After a Black Mass where Robles eats a girl’s heart and then nearly kills the older priest, there’s only one way to fix everything. Cordero must put on a crown of thrones and carrying a cross through the streets of his city.
My favorite part of this movie that was even after reducing the evil priest to a quivering mass of guts and bones, he keeps laughing. If you ever wanted to see the Mexican version of Needful Things mixed with the right parts of The Devil’s Rain!, this movie is the spicy recipe you’re after.

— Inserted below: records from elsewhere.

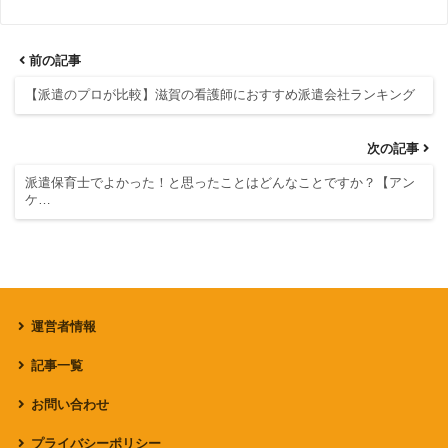
前の記事
【派遣のプロが比較】滋賀の看護師におすすめ派遣会社ランキング
次の記事
派遣保育士でよかった！と思ったことはどんなことですか？【アン
ケ…
運営者情報
記事一覧
お問い合わせ
プライバシーポリシー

The title of this film is The Throne of Hell and madre de dios do I have a story to tell you about it. This movie is quite literally everything you want a 1994 cheaply made Mexican movie about possession to be, and by that, I mean it’s packed with gore and bad taste. That’s pretty much the description for nearly every movie that I love.
A group of archeologists excavating some Aztec ruins in Mexico City uncover a bizarre jar that has fumes that come out of it and before you can say Pazuzu, the main one has been possessed and begins wiping out people in all sorts of creative ways, like crucifying a woman upside down with a crown of thorns.

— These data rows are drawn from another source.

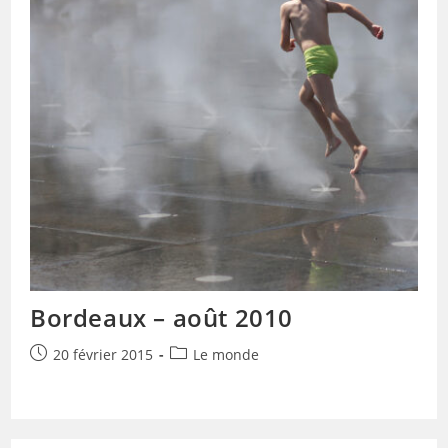
Bordeaux – août 2010
Publication
Post
20 février 2015
Le monde
publiée :
category:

If you wonder, “Will they slowly take the nails out and have blood spray everywhere?” you have been watching too many Mexican horror films just like me.
A Catholic bishop figures out the solution: call for the Angel, who can walk on water and already has a demon-killing sword which may be Excalibur and the Seven Seals. Luckily, they also have a giant attache case with a gleaming gold shield, too. He’s some kind of Templar Knight. The big bad turns into a rubber-suited monster and they do battle.
This movie moves slowly in points and at other times, it rewards you with scenes of priests being launched out of windows and cops exploding. There’s also a solar eclipse and an earthquake, if you’re into those kinds of things.
Sergio Goyri plays both the knight and directed this, so I’m kind of hoping that it was some kind of crazy passion project. Every time I was ready to check out, this movie would reward me with something off the wall.